Repeat everything in the listing from its first line down through the line containing "text at (238, 1575): 477,68 -> 637,66", character for character.

### Dataset entries
******************************

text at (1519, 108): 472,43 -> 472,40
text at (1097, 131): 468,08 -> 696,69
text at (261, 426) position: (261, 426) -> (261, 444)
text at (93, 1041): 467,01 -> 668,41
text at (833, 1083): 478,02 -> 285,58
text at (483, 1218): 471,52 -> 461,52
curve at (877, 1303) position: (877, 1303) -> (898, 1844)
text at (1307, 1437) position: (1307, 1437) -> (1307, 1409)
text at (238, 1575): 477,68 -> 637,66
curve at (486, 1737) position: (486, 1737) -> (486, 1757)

******************************

### Full solution
text at (1519, 108): 472,43 -> 472,40
text at (1097, 131): 468,08 -> 696,69
text at (261, 426) position: (261, 426) -> (261, 444)
text at (93, 1041): 467,01 -> 668,41
text at (833, 1083): 478,02 -> 285,58
text at (483, 1218): 471,52 -> 461,52
curve at (877, 1303) position: (877, 1303) -> (898, 1844)
text at (1307, 1437) position: (1307, 1437) -> (1307, 1409)
text at (238, 1575): 477,68 -> 637,66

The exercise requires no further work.